In a recent interview with Ebony magazine on Friday, Aug 26, the brains behind The Birth of a Nation opened up about his involvement in a 1999 college rape trial — how he’s moving forward after the trail resurfaced earlier this month.
As previously reported, Parker, 36, was acquitted in a 2001 trial after an 18-year-old female classmate at Penn State accused him and his longtime friend and collaborator Jean Celestin of sexual assault. Although Celestin was initially found guilty, his conviction was later appealed and overturned. After giving two initial interviews and sharing his feelings in a Facebook post, writing, “I have changed so much since nineteen. I’ve grown and matured in so many ways and still have more learning and growth to do. I have tried to conduct myself in a way that honors my entire community — and will continue to do this to the best of my ability. All of this said, I also know there are wounds that neither time nor words can heal,” Parker went silent — until now.
“I gotta be able to look at it and say, well, you know, I have engaged in hyper-male culture,” Parker said of the case. “And I’m learning about it, and I’m learning how I can change and help young boys and young men change.”

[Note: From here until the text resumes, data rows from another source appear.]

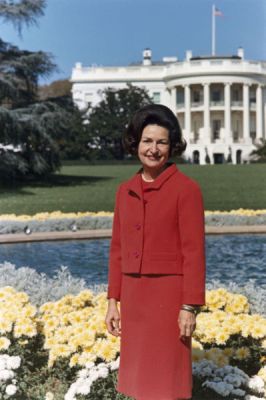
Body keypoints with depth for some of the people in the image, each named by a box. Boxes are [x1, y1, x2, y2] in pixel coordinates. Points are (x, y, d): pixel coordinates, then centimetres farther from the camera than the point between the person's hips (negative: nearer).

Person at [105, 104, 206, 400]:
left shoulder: (186, 189, -9)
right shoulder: (125, 190, 9)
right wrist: (113, 301, 9)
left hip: (169, 296, -6)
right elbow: (118, 248, 12)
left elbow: (194, 251, -11)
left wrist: (190, 307, -14)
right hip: (133, 297, 6)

Still, Parker’s admittance wasn’t accepted by everyone. The filmmaker was later accused of being “insensitive” and self-centered in regards to the rape allegations. So, he reached out to his female counterparts for guidance. “I called a couple of sisters that [I] know that are in the space that talk about the feminist movement and toxic masculinity, and just asked questions,” he confessed. “What did I do wrong? Because I was thinking about myself. And what I realized is that I never took a moment to think about the woman. I didn’t think about her then, and I didn’t think about her when I was saying those statements, which was wrong and insensitive.”
“I was acting as if I was the victim,” he said of his interviews with Variety and Deadline earlier this month. “And that’s wrong. I was acting as if I was the victim because I felt like, my only thought was that I’m innocent and everyone needs to know. I didn’t even think for a second about her, not even for a second.” He went on to admit learning that his accuser killed herself in 2012 “shook” him.
Once more, the director did his best to apologize to those directly affected by sexual assault, as his previous comments came across “nonchalant.”
He said, “All I can do is seek the information that’ll make me stronger, that’ll help me overcome my toxic masculinity, my male privilege, because that’s something you never think about. You don’t think about other people. … I recognize as a man there’s a lot of things that I don’t have to think about. But I’m thinking about them now.”